# Description of the task
Each record below must be retyped exactly, with nothing left out.
╭──
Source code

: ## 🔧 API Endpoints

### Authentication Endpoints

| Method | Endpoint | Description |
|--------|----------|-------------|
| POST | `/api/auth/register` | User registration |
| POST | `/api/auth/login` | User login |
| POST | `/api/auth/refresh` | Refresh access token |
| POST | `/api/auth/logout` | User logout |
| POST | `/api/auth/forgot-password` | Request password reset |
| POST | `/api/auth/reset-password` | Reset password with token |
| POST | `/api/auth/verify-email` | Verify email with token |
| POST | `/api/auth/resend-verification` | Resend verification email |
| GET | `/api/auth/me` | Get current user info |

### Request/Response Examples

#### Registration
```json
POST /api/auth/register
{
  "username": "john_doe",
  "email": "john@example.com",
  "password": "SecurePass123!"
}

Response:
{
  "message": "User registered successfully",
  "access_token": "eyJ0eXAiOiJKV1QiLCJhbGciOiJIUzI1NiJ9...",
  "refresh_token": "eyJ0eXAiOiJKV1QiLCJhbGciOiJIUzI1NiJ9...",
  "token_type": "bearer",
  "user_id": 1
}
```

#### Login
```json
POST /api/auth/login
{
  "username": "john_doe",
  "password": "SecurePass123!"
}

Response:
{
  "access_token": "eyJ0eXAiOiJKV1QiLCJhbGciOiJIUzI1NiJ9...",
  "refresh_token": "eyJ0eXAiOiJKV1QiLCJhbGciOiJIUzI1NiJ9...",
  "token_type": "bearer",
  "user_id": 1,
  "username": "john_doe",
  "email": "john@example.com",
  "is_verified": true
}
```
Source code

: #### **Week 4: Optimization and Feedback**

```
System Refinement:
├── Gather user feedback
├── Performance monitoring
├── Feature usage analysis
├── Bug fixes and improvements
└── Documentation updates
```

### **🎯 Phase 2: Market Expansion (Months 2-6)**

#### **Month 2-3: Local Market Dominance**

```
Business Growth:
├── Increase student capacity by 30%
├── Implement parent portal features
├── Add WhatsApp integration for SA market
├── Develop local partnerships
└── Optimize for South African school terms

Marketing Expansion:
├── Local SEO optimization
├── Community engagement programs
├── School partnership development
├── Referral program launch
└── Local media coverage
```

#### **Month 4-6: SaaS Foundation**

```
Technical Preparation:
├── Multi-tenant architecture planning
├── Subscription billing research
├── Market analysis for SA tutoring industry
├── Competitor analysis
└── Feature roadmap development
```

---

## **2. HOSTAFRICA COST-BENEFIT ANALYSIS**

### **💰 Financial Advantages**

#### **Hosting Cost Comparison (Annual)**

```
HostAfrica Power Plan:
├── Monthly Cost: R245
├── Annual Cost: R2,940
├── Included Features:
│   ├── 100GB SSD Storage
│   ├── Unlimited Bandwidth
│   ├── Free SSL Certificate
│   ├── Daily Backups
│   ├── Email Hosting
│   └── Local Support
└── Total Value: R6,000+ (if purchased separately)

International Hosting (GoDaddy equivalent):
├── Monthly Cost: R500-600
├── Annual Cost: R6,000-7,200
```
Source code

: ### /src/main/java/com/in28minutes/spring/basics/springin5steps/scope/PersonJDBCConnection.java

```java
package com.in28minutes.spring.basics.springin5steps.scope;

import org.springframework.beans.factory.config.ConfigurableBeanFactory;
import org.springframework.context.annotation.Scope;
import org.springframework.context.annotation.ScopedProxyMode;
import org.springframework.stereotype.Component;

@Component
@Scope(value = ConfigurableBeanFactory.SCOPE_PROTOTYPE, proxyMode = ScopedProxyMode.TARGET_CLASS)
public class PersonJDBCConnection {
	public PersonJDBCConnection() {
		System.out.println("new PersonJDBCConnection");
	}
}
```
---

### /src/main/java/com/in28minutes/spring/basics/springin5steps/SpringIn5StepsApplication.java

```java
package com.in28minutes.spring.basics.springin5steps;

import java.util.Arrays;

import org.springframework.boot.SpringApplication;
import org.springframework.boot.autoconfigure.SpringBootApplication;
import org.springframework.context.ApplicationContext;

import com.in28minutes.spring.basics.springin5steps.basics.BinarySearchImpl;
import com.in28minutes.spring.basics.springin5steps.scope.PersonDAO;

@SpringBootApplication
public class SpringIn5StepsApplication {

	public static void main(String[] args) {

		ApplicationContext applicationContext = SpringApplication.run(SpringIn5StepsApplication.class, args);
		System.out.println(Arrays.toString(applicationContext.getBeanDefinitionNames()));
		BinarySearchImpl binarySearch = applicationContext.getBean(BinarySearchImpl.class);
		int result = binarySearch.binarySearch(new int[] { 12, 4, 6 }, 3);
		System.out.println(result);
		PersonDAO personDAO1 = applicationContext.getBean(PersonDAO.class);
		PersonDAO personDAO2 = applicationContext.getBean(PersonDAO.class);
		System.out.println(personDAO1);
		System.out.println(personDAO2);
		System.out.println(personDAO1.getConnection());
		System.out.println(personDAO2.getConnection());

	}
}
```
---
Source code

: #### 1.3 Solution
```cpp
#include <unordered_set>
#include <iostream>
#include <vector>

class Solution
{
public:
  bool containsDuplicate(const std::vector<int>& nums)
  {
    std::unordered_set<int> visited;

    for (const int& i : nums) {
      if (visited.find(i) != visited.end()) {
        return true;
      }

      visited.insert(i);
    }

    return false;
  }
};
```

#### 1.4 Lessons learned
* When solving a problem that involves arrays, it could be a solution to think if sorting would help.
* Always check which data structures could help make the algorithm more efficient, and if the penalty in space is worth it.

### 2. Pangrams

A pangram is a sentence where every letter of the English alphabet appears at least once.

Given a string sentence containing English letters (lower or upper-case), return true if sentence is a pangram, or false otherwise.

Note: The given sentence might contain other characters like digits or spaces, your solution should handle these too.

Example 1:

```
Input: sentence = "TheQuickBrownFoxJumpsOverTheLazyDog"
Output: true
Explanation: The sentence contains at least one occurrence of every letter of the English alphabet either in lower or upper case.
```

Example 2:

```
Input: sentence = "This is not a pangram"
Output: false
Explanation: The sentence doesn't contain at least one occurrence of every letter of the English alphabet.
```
╰──
# Result
Source code

: ## 🔧 API Endpoints

### Authentication Endpoints

| Method | Endpoint | Description |
|--------|----------|-------------|
| POST | `/api/auth/register` | User registration |
| POST | `/api/auth/login` | User login |
| POST | `/api/auth/refresh` | Refresh access token |
| POST | `/api/auth/logout` | User logout |
| POST | `/api/auth/forgot-password` | Request password reset |
| POST | `/api/auth/reset-password` | Reset password with token |
| POST | `/api/auth/verify-email` | Verify email with token |
| POST | `/api/auth/resend-verification` | Resend verification email |
| GET | `/api/auth/me` | Get current user info |

### Request/Response Examples

#### Registration
```json
POST /api/auth/register
{
  "username": "john_doe",
  "email": "john@example.com",
  "password": "SecurePass123!"
}

Response:
{
  "message": "User registered successfully",
  "access_token": "eyJ0eXAiOiJKV1QiLCJhbGciOiJIUzI1NiJ9...",
  "refresh_token": "eyJ0eXAiOiJKV1QiLCJhbGciOiJIUzI1NiJ9...",
  "token_type": "bearer",
  "user_id": 1
}
```

#### Login
```json
POST /api/auth/login
{
  "username": "john_doe",
  "password": "SecurePass123!"
}

Response:
{
  "access_token": "eyJ0eXAiOiJKV1QiLCJhbGciOiJIUzI1NiJ9...",
  "refresh_token": "eyJ0eXAiOiJKV1QiLCJhbGciOiJIUzI1NiJ9...",
  "token_type": "bearer",
  "user_id": 1,
  "username": "john_doe",
  "email": "john@example.com",
  "is_verified": true
}
```
Source code

: #### **Week 4: Optimization and Feedback**

```
System Refinement:
├── Gather user feedback
├── Performance monitoring
├── Feature usage analysis
├── Bug fixes and improvements
└── Documentation updates
```

### **🎯 Phase 2: Market Expansion (Months 2-6)**

#### **Month 2-3: Local Market Dominance**

```
Business Growth:
├── Increase student capacity by 30%
├── Implement parent portal features
├── Add WhatsApp integration for SA market
├── Develop local partnerships
└── Optimize for South African school terms

Marketing Expansion:
├── Local SEO optimization
├── Community engagement programs
├── School partnership development
├── Referral program launch
└── Local media coverage
```

#### **Month 4-6: SaaS Foundation**

```
Technical Preparation:
├── Multi-tenant architecture planning
├── Subscription billing research
├── Market analysis for SA tutoring industry
├── Competitor analysis
└── Feature roadmap development
```

---

## **2. HOSTAFRICA COST-BENEFIT ANALYSIS**

### **💰 Financial Advantages**

#### **Hosting Cost Comparison (Annual)**

```
HostAfrica Power Plan:
├── Monthly Cost: R245
├── Annual Cost: R2,940
├── Included Features:
│   ├── 100GB SSD Storage
│   ├── Unlimited Bandwidth
│   ├── Free SSL Certificate
│   ├── Daily Backups
│   ├── Email Hosting
│   └── Local Support
└── Total Value: R6,000+ (if purchased separately)

International Hosting (GoDaddy equivalent):
├── Monthly Cost: R500-600
├── Annual Cost: R6,000-7,200
```
Source code

: ### /src/main/java/com/in28minutes/spring/basics/springin5steps/scope/PersonJDBCConnection.java

```java
package com.in28minutes.spring.basics.springin5steps.scope;

import org.springframework.beans.factory.config.ConfigurableBeanFactory;
import org.springframework.context.annotation.Scope;
import org.springframework.context.annotation.ScopedProxyMode;
import org.springframework.stereotype.Component;

@Component
@Scope(value = ConfigurableBeanFactory.SCOPE_PROTOTYPE, proxyMode = ScopedProxyMode.TARGET_CLASS)
public class PersonJDBCConnection {
	public PersonJDBCConnection() {
		System.out.println("new PersonJDBCConnection");
	}
}
```
---

### /src/main/java/com/in28minutes/spring/basics/springin5steps/SpringIn5StepsApplication.java

```java
package com.in28minutes.spring.basics.springin5steps;

import java.util.Arrays;

import org.springframework.boot.SpringApplication;
import org.springframework.boot.autoconfigure.SpringBootApplication;
import org.springframework.context.ApplicationContext;

import com.in28minutes.spring.basics.springin5steps.basics.BinarySearchImpl;
import com.in28minutes.spring.basics.springin5steps.scope.PersonDAO;

@SpringBootApplication
public class SpringIn5StepsApplication {

	public static void main(String[] args) {

		ApplicationContext applicationContext = SpringApplication.run(SpringIn5StepsApplication.class, args);
		System.out.println(Arrays.toString(applicationContext.getBeanDefinitionNames()));
		BinarySearchImpl binarySearch = applicationContext.getBean(BinarySearchImpl.class);
		int result = binarySearch.binarySearch(new int[] { 12, 4, 6 }, 3);
		System.out.println(result);
		PersonDAO personDAO1 = applicationContext.getBean(PersonDAO.class);
		PersonDAO personDAO2 = applicationContext.getBean(PersonDAO.class);
		System.out.println(personDAO1);
		System.out.println(personDAO2);
		System.out.println(personDAO1.getConnection());
		System.out.println(personDAO2.getConnection());

	}
}
```
---
Source code

: #### 1.3 Solution
```cpp
#include <unordered_set>
#include <iostream>
#include <vector>

class Solution
{
public:
  bool containsDuplicate(const std::vector<int>& nums)
  {
    std::unordered_set<int> visited;

    for (const int& i : nums) {
      if (visited.find(i) != visited.end()) {
        return true;
      }

      visited.insert(i);
    }

    return false;
  }
};
```

#### 1.4 Lessons learned
* When solving a problem that involves arrays, it could be a solution to think if sorting would help.
* Always check which data structures could help make the algorithm more efficient, and if the penalty in space is worth it.

### 2. Pangrams

A pangram is a sentence where every letter of the English alphabet appears at least once.

Given a string sentence containing English letters (lower or upper-case), return true if sentence is a pangram, or false otherwise.

Note: The given sentence might contain other characters like digits or spaces, your solution should handle these too.

Example 1:

```
Input: sentence = "TheQuickBrownFoxJumpsOverTheLazyDog"
Output: true
Explanation: The sentence contains at least one occurrence of every letter of the English alphabet either in lower or upper case.
```

Example 2:

```
Input: sentence = "This is not a pangram"
Output: false
Explanation: The sentence doesn't contain at least one occurrence of every letter of the English alphabet.
```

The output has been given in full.